Una de esas extrañas coincidencias ha hecho coincidir el estreno de “O que arde” (Oliver Laxe, 2019) en Barcelona con esos otros fuegos que atormentan la ciudad por las noches. Eso hace que viéndola enlaces inconscientemente una cosa con la otra y al ver pasar en la pantalla la escavadora abriendo un cortafuegos crees estar viendo el botijo que abría paso a los furgones de la policía entre el fuego...
Iba a ir a media tarde al Melies, que lo tengo relativamente cerca de casa, pero he visto en la convocatoria de Facebook que a esa misma hora pasarían la película en el Zumzeig con la presencia de Oliver Laxe, y aún con riesgo de luego tener problemas para regresar a casa, he optado, para poder oírle, por esta segunda opción.
No ha sido muy buena elección, salvo por el hecho de que la proyección del Zumzeig es de lo mejorcito de Barcelona y que a la salida he podido pescar una bici y no me he visto envuelto en ningún follón: Pero antes el Bicing estaba vacío, el metro tenia cerrados los accesos a la Estación de Sants y te obligaba a dar un buen rodeo y -lo peor- en la taquilla me han dicho que la presentación de Oliver Laxe había sido sólo el primer día, siendo lo indicado en FB un error de la distribuidora.

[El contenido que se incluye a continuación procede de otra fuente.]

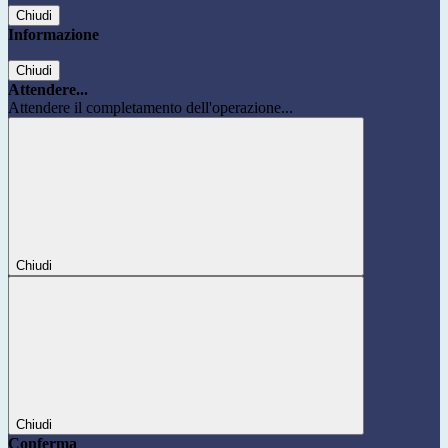
Chiudi
Informazione
Chiudi
Attendere...
Attendere il completamento dell'operazione...
Chiudi
Chiudi
Conferma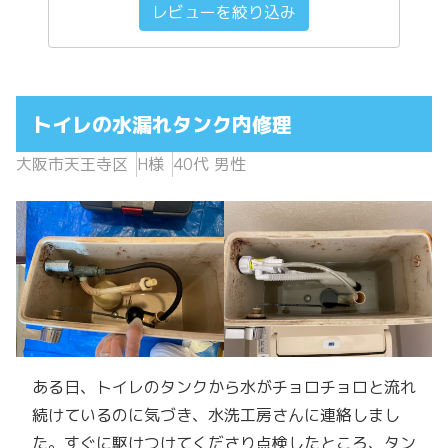
レビューを絞り込み
トイレの水漏れタンク内修理
大阪市天王寺区
H様
40代 男性
ある日、トイレのタンクから水がチョロチョロと流れ
続けているのに気づき、水洗工房さんに連絡しまし
た。すぐに駆けつけてくださり点検したところ、タン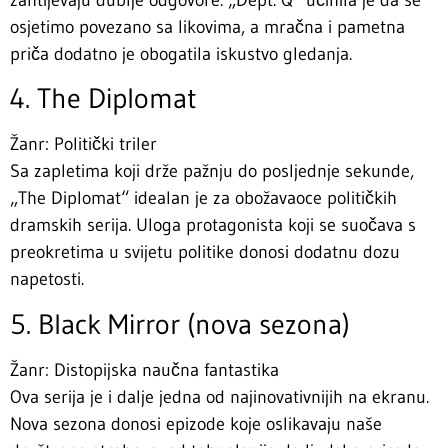
osjetimo povezano sa likovima, a mračna i pametna
priča dodatno je obogatila iskustvo gledanja.
4. The Diplomat
Žanr: Politički triler
Sa zapletima koji drže pažnju do posljednje sekunde,
„The Diplomat“ idealan je za obožavaoce političkih
dramskih serija. Uloga protagonista koji se suočava s
preokretima u svijetu politike donosi dodatnu dozu
napetosti.
5. Black Mirror (nova sezona)
Žanr: Distopijska naučna fantastika
Ova serija je i dalje jedna od najinovativnijih na ekranu.
Nova sezona donosi epizode koje oslikavaju naše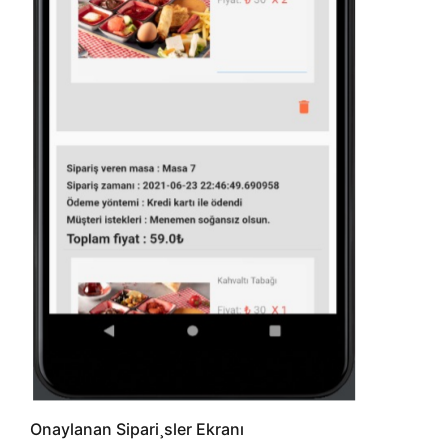
Onaylanan Sipari¸sler Ekranı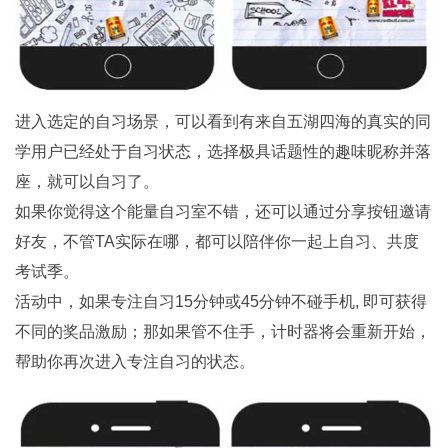
进入选定的自习场景，可以看到有来自五湖四海的真实的同
学用户已经处于自习状态，选择极具话题性的趣味昵称并落
座，就可以自习了。
如果你觉得这个能量自习室不错，还可以通过分享按钮邀请
好友，不管TA实际在哪，都可以陪伴你一起上自习、共度
考试季。
活动中，如果专注自习15分钟或45分钟不碰手机, 即可获得
不同的奖品激励；那如果管不住手，计时器将会重新开始，
帮助你再次进入专注自习的状态。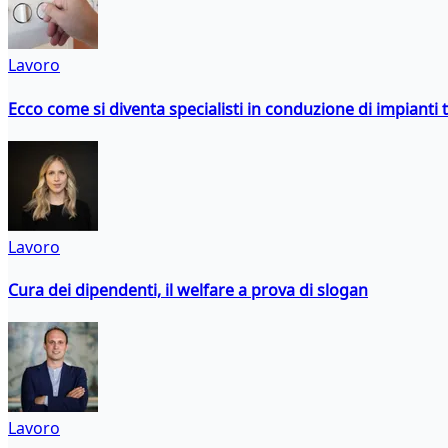
Lavoro
Ecco come si diventa specialisti in conduzione di impianti 
Lavoro
Cura dei dipendenti, il welfare a prova di slogan
Lavoro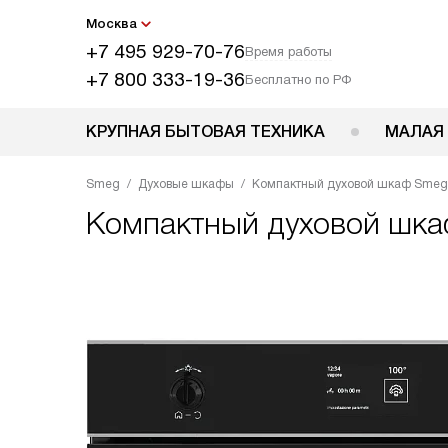
Москва
+7 495 929-70-76
Время работы
+7 800 333-19-36
Бесплатно по РФ
КРУПНАЯ БЫТОВАЯ ТЕХНИКА
МАЛАЯ
Smeg
Духовые шкафы
Компактный духовой шкаф Sme
Компактный духовой шк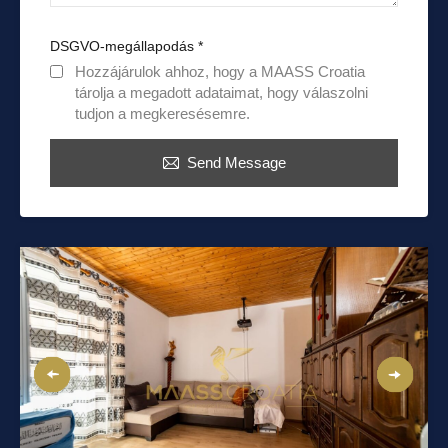
DSGVO-megállapodás
*
Hozzájárulok ahhoz, hogy a MAASS Croatia
tárolja a megadott adataimat, hogy válaszolni
tudjon a megkeresésemre.
Send Message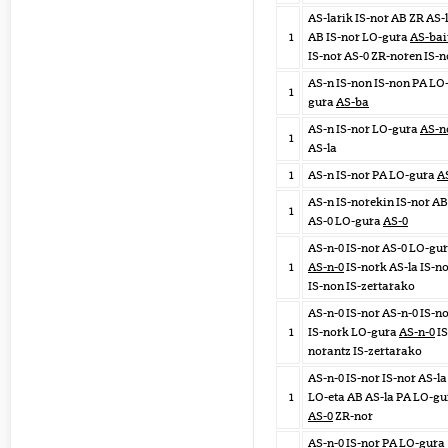
AS-larik IS-nor AB ZR AS-
1
AB IS-nor LO-gura
AS-bai
IS-nor AS-0 ZR-noren IS-n
AS-n IS-non IS-non PA LO
1
gura
AS-ba
AS-n IS-nor LO-gura
AS-n
1
AS-la
1
AS-n IS-nor PA LO-gura
A
AS-n IS-norekin IS-nor AB
1
AS-0 LO-gura
AS-0
AS-n-0 IS-nor AS-0 LO-gu
1
AS-n-0
IS-nork AS-la IS-n
IS-non IS-zertarako
AS-n-0 IS-nor AS-n-0 IS-n
1
IS-nork LO-gura
AS-n-0
IS
norantz IS-zertarako
AS-n-0 IS-nor IS-nor AS-la
1
LO-eta AB AS-la PA LO-gu
AS-0
ZR-nor
AS-n-0 IS-nor PA LO-gura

Lo que sí había era un numeroso público no habitual de la sala. Pronto se ha visto que eran paisanos de la zona de la provincia de Lugo donde se desarrolla la trama de la película. Lo malo es que no era, digamos, un público acostumbrado a estar callado. La señora de atrás mío tenía a bien recalcar todos los descubrimientos que iba efectuando, como la aparición de un autobús de línea de De la Riba, el pueblo donde va el protagonista a tomar una cerveza, cosas así. Otra vecina describía a su compañera todo lo que se iba viendo (¡Niebla! ¡Nieve! ¡...!) y alguna que otra escena. Y lo peor es que el grupo contaba con unos cuantos niños, que se mostraban divertidos y dicharacheros.
Por suerte, las escenas iniciales (que dejan ver, como otros planos generales de después, la mano de Mauro Herce), en los que se ve el fantasmagórico avance de una excavadora, entre el polvo ocasionado y el ambiente nocturno, volcando altos eucaliptos uno tras otro como si fueran cañas, hasta toparse con el gigantesco tronco de un castaño o de un veterano árbol autóctono, es de una fuerza que entra superando cualquier distracción ambiental.
Luego el mismo desarrollo de la película, con esa madre que se mueve como un gato montés, esas tres o cuatro vacas y un perro muy expresivo, han ganado la atención de la audiencia, ya más controlada en sus expansiones, salvo -y puede estar justificada- la exclamación colectiva de casi toda la platea cuando han descubierto que en el bar, como extra, aparecía nada menos que la Manuela.
La película me ha parecido impecable, definiendo con unas pocas pinceladas toda una situación, hasta la aparición del fuego, que me pensaba abarcaba casi todo el metraje, y el colofón final, que no es que esté mal, pero me ha dado la impresión de así como resuelto precipitadamente.